For the first time in the 32 years that UNDP has been calculating the Human Development Index, which measures a nation’s level of development through health, education, and standard of living, human development levels have declined globally for two years in a row.
"A bleak future is not inevitable. The multitude of crises, or polycrisis, that currently confronts us, must be a wake-up call for immediate and concerted global action. In responding to it, leveraging data to its full potential is indispensable in learning from our mistakes of the past, and chart a new, more sustainable course forward,” said Beate Trankmann, UNDP’s Resident Representative in China, and the head of UNDP’s delegation to the World Data Forum.
Gaps in the availability of disaggregated socio-economic and community level data is one of the shared challenges that UNDP has identified in many of the 170 countries where it is present. This is often further compounded by capacity gaps in making adequate use of the already existing data. Meanwhile other data sources also need to be collected more systematically and digitized.

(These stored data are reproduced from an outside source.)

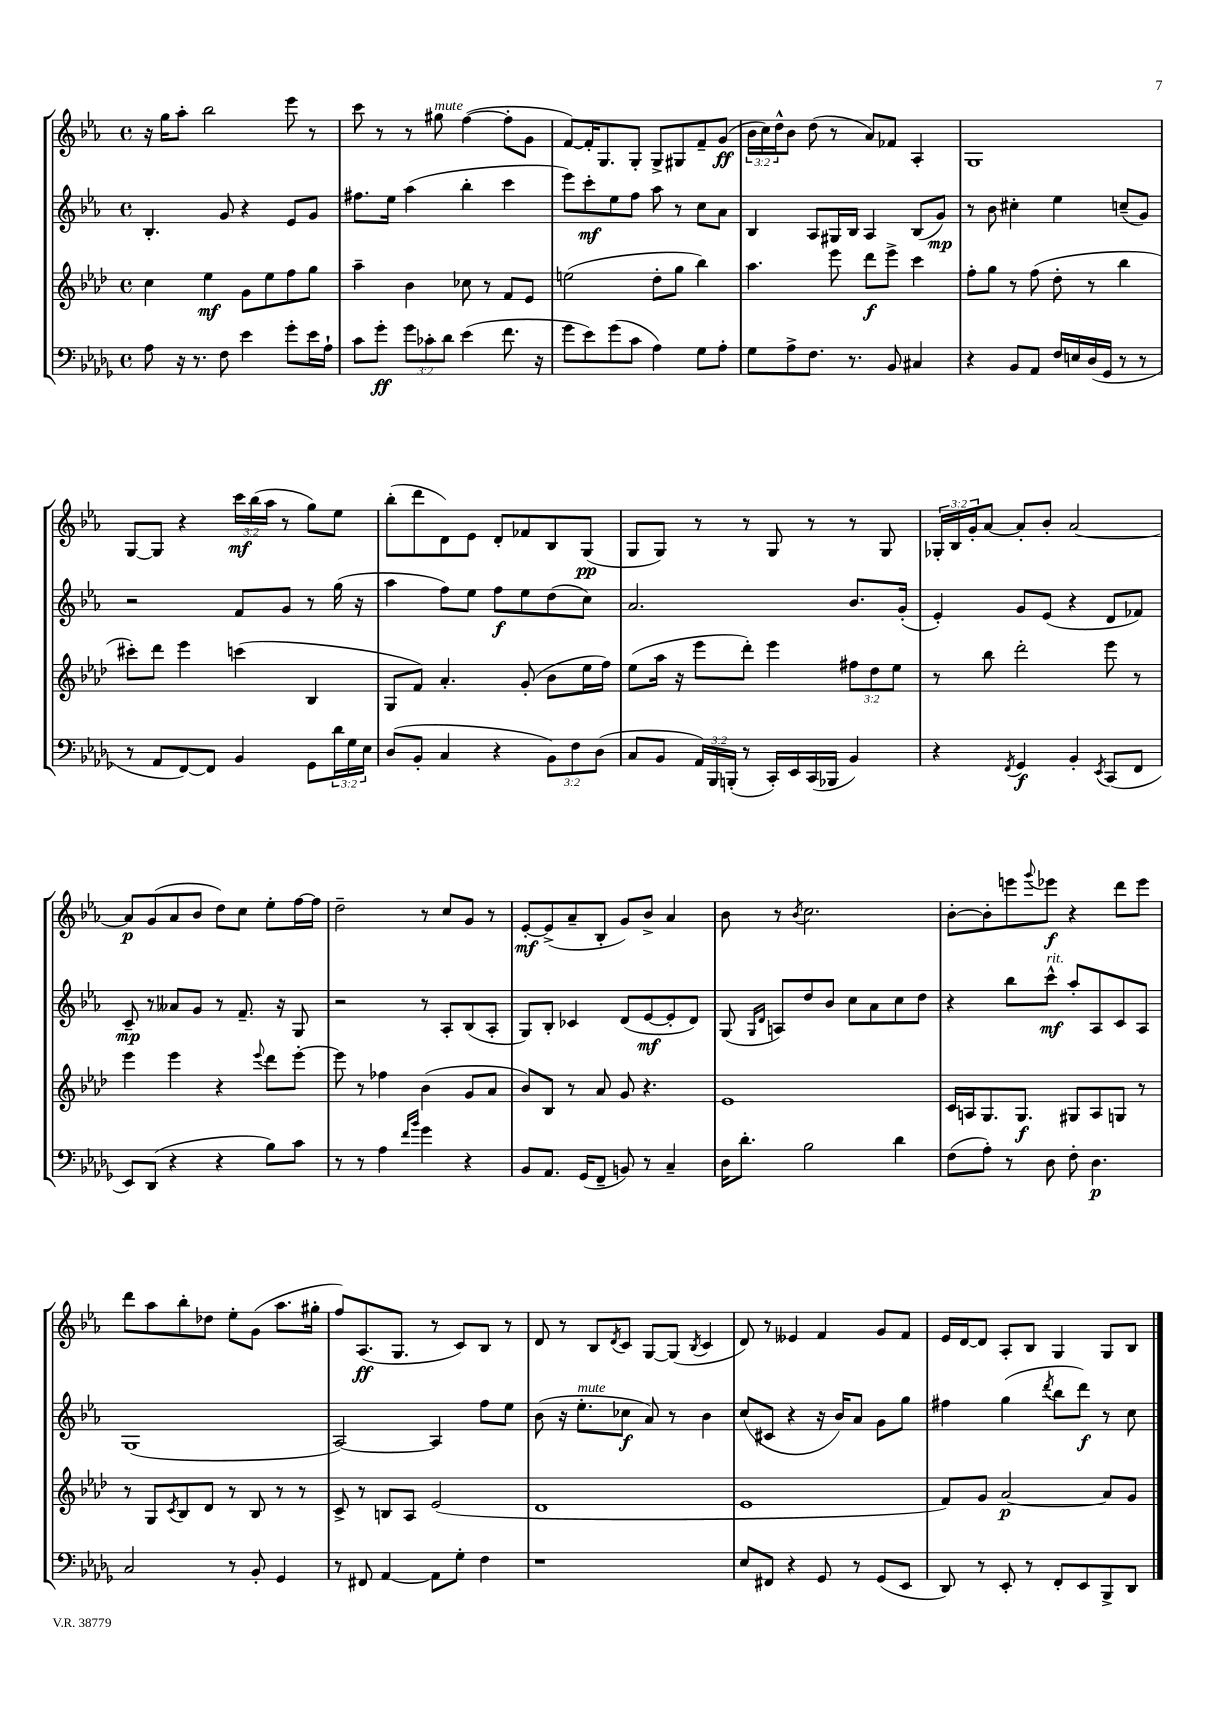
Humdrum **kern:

**kern	**kern	**kern	**kern
*staff4	*staff3	*staff2	*staff1
*clefF4	*clefG2	*clefG2	*clefG2
*k[b-e-a-d-g-]	*k[b-e-a-d-]	*k[b-e-a-]	*k[b-e-a-]
*M4/4	*M4/4	*M4/4	*M4/4
*met(c)	*met(c)	*met(c)	*met(c)
8A-	4cc	4.B-'	16r
.	.	.	16gg
16r	.	.	8aa-'
8.r	.	.	.
.	4ee-	.	2bb-
8F	.	8g	.
4e-	8g	4r	.
.	8ee-	.	.
8g-'	8ff	8e-	8eee-
16e-	8gg	8g	8r
16A-`	.	.	.
=	=	=	=
8c	4aa-~	8.ff#	8ccc
8g-'	.	.	8r
.	.	16ee-	.
12g-	4b-	(4aa-	8r
12c-'	.	.	.
.	.	.	8gg#
12d-	.	.	.
(4e-	8cc-	4bb-'	([4ff
.	8r	.	.
8.f	8f	4ccc	8ff']
.	8e-	.	8g
16r	.	.	.
=	=	=	=
8g-	(2ee	8eee-)	[8f)
8e-)	.	8ccc'	16f']
.	.	.	8.G
(8g-	.	8ee-	.
8c	.	8ff	8G'
4A-)	8dd-'	8aa-	8G^
.	8gg	8r	8G#
8G-	4bb-)	8cc	8f~
8A-'	.	8a-	(8g
=	=	=	=
8G-	4.aa-	4B-	24b-
.	.	.	24cc)
.	.	.	24dd^^
8A-^	.	.	8b-
8.F	.	8A-	(8dd
.	8eee-	16G#	8r
8.r	.	16B-	.
.	8ddd-	4A-	8a-)
8BB-	8eee-^	.	8f-
4C#	4ccc	(8B-	4A-'
.	.	8g)	.
=	=	=	=
4r	8ff'	8r	1G
.	8gg	8b-	.
8BB-	8r	4cc#'	.
8AA-	(8ff	.	.
16F	8dd-'	4ee-	.
16E	.	.	.
(16D-	8r	.	.
16GG-	.	.	.
8r	4bb-	(8cc~	.
8r	.	8g)	.
=	=	=	=
8r	8ccc#')	2r	[8G
8AA-	8ddd-	.	8G]
[8FF)	4eee-	.	4r
8FF]	.	.	.
4BB-	(4ccc	8f	24ccc
.	.	.	(24bb-
.	.	.	24aa-
.	.	8g	8r
8GG-	4B-	8r	8gg)
24d-	.	(16gg	8ee-
24G-	.	.	.
.	.	16r	.
24E-	.	.	.
=	=	=	=
(8D-	8G	4aa-	(8bb-'
8BB-'	8f)	.	8ddd
4C	4.a-'	8ff)	8d)
.	.	8ee-	8e-
4r	.	8ff	8d'
.	(8g'	8ee-	8f-
12BB-)	8b-	(8dd	8B-
12F	.	.	.
.	16ee-	8cc)	(8G
(12D-	.	.	.
.	16ff)	.	.
=	=	=	=
8C	(8ee-	2.a-	8G
8BB-	16aa-	.	8G)
.	16r	.	.
24AA-)	8eee-	.	8r
24BBB-	.	.	.
(24BBB'	.	.	.
8r	8ddd-')	.	8r
16CC')	4eee-	.	8G
16EE-	.	.	.
(16CC	.	.	8r
16BBB-	.	.	.
4BB-)	12ff#	8.b-	8r
.	12dd-	.	.
.	.	.	8G
.	12ee-	.	.
.	.	(16g'	.
=	=	=	=
4r	8r	4e-')	24G-'
.	.	.	24B-
.	.	.	24g'
.	8bb-	.	[8a-
8qFF	.	.	.
4GG-	2ddd-'	8g	8a-']
.	.	(8e-	8b-'
4BB-'	.	4r	[2a-
8qEE-	.	.	.
(8CC	8eee-	8d	.
8FF	8r	8f-)	.
=	=	=	=
8EE-)	4eee-	8c~	8a-]
(8DD-	.	8r	(8g
4r	4eee-	8a--	8a-
.	.	8g	8b-
4r	4r	8r	8dd)
.	.	8.f~	8cc
.	8qqeee-	.	.
8B-)	8ddd-	.	8ee-'
.	.	16r	.
8c	[8eee-'	8G	[16ff
.	.	.	16ff]
=	=	=	=
8r	8eee-]	2r	2dd~
8r	8r	.	.
4A-	4ff-	.	.
16qqf	.	.	.
16qqb-	.	.	.
4g-	(4b-	8r	8r
.	.	8A-'	8cc
4r	8g	(8B-	8g
.	8a-	8A-'	8r
=	=	=	=
8BB-	8b-)	8G)	[8e-'
8.AA-	8B-	8B-'	(8e-^]
.	8r	4c-	8a-~
(16GG-	.	.	.
8FF~	8a-	.	8B-'
8BB)	8g	(8d	8g)
8r	4.r	[8e-	8b-^
4C~	.	8e-']	4a-
.	.	8d)	.
=	=	=	=
16D-	1e-	(8G	8b-
8.d-'	.	.	.
.	.	16qqG	.
.	.	16qqd	.
.	.	8A)	8r
.	.	.	8qb-
2B-	.	8dd	2.cc
.	.	8b-	.
.	.	8cc	.
.	.	8a-	.
4d-	.	8cc	.
.	.	8dd	.
=	=	=	=
(8F	16c	4r	[8b-'
.	16A	.	.
8A-')	8.G	.	8b-']
8r	.	8bb-	8eee
.	8.G	.	.
.	.	.	8qqggg
8D-	.	8ccc^^	8eee-
8F'	8G#	8aa-'	4r
4.D-	8A	8A-	.
.	8G	8c	8ddd
.	8r	8A-	8eee-
=	=	=	=
2C	8r	(1G	8ddd
.	8G	.	8aa-
.	8qc	.	.
.	8B-	.	8bb-'
.	8d-	.	8dd-
8r	8r	.	8ee-'
8BB-'	8B-	.	(8g
4GG-	8r	.	8.aa-
.	8r	.	.
.	.	.	16gg#'
=	=	=	=
8r	8c^	[2A-)	8ff)
8FF#	8r	.	(8.A-
[4AA-	8B	.	.
.	.	.	8.G
.	8A-	.	.
8AA-]	(2e-	4A-]	8r
8G-'	.	.	8c)
4F	.	8ff	8B-
.	.	8ee-	8r
=	=	=	=
1r	1d-	(8b-	8d
.	.	16r	8r
.	.	8.ee-'	.
.	.	.	8B-
.	.	.	8qd
.	.	8cc-	8c
.	.	8a-)	[8G
.	.	8r	(8G]
.	.	.	8qB-
.	.	4b-	4c
=	=	=	=
8E-	1e-	(8cc	8d)
8FF#	.	8c#	8r
4r	.	4r	4e--
8GG-	.	16r	4f
.	.	16b-)	.
8r	.	8a-	.
(8GG-	.	8g	8g
8EE-	.	8gg	8f
=	=	=	=
8DD-)	8f)	4ff#	16e-
.	.	.	[16d
8r	8g	.	8d]
8EE-'	[2a-	(4gg	8A-'
8r	.	.	8B-
.	.	8qddd	.
8FF'	.	8bb-	4G
8EE-	.	8ddd)	.
8BBB-^	8a-]	8r	8G
8DD-	8g	8cc	8B-
==	==	==	==
*-	*-	*-	*-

As for new data sources, like satellite imagery and big data from social media, Internet of Things sensors and citizen science, many countries are unable to use this data efficiently due to a lack of proven methodology, technology, capacity, or the change in thinking required to use new data sources and effectively combine them with traditional data sources.
Additionally, many governments, including in some high-income countries, face challenges in their institutional data architecture, where data that is generated by national statistics bureaus can be siloed from the needs of policymakers in line ministries, leading to inefficiencies.

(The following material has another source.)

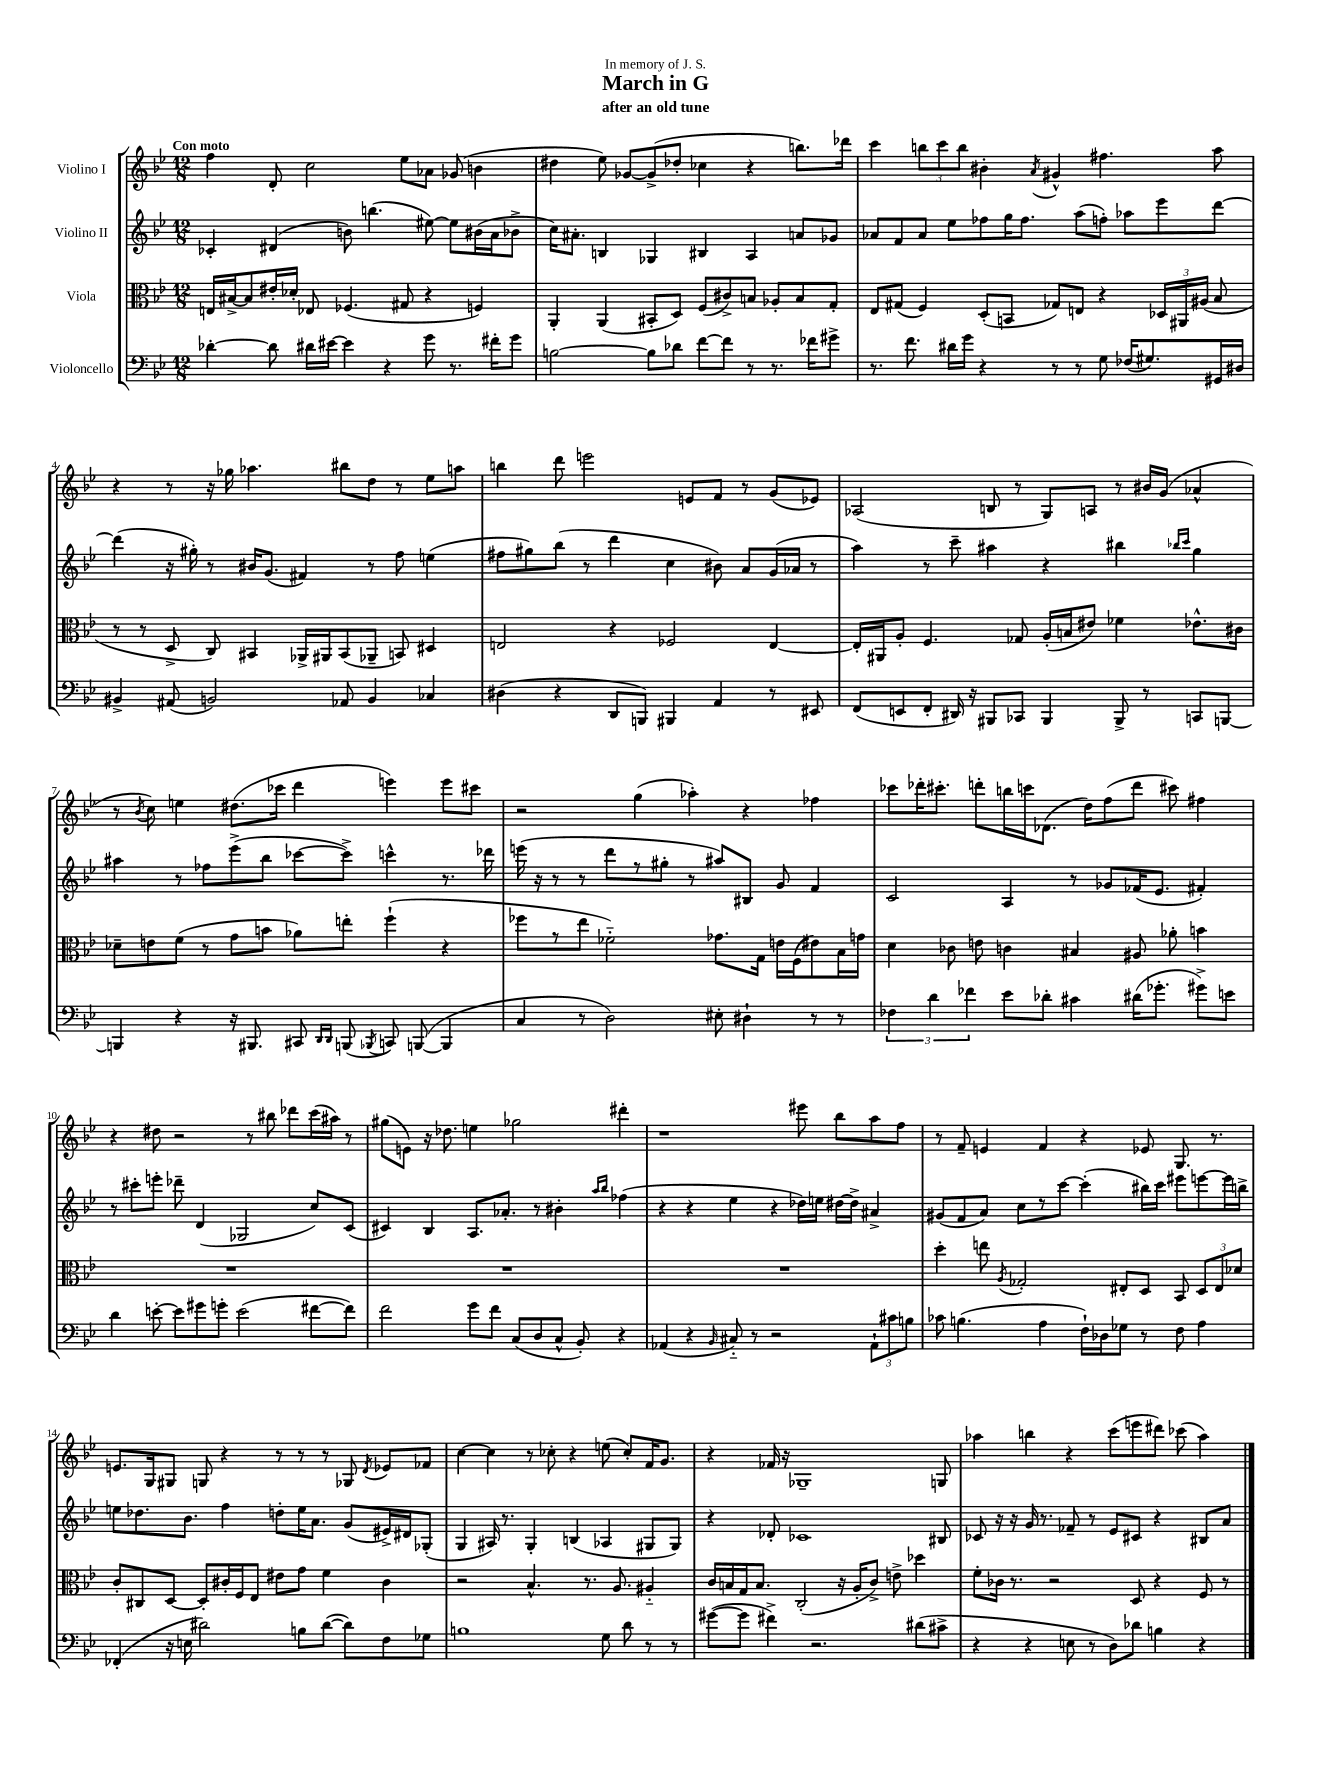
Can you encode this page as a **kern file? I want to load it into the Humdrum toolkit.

UNDP provides a range of solutions that enable countries worldwide to leverage data to drive collective intelligence, help develop more effective, inclusive, and sustainable policies, and strategic foresight.
The Data Futures Platform, acts as a gateway to UNDP’s data solutions and a clearinghouse for development data from across the UN System and other development partners. It provides practitioners from across public and private sectors, civil society, and academia with access to resources, insights, and analysis to address policy challenges across regions.
During the 12 sessions that UNDP is hosting at the UN World Data Forum, UNDP teams are facilitating exchanges and introducing additional solutions that address challenges across different thematic areas such as good governance (survey to measure progress on SDG 16), climate change and the environment, as well as peace and strong institutions.
One of these solutions is the Data to Policy Navigator, which offers a step-by-step guide assisting government executives regardless of their data proficiency levels with systemically using data to inform policy development across sectors and better work with national statistics offices. Another solution is the GeoHub, a one-stop-shop for all UNDP’s knowledge and expertise on geospatial data and services to support policymakers solving policy problems at a granular and local level.
"Improving public-sector decision-making will require us to meaningfully address age-old and chronic challenges in areas like funding data projects and data sharing. UNDP advocates for a future that treats data as a public good like roads and clean air,” said Anthony Ngororano, UNDP's Resident Representative in Kenya.
"Data partnerships, especially with the private sector, are vital to ensure that populations around the world, especially the most vulnerable, like women, rural farmers, and people living in poverty, benefit from the immense opportunities that the data revolution offers", he added.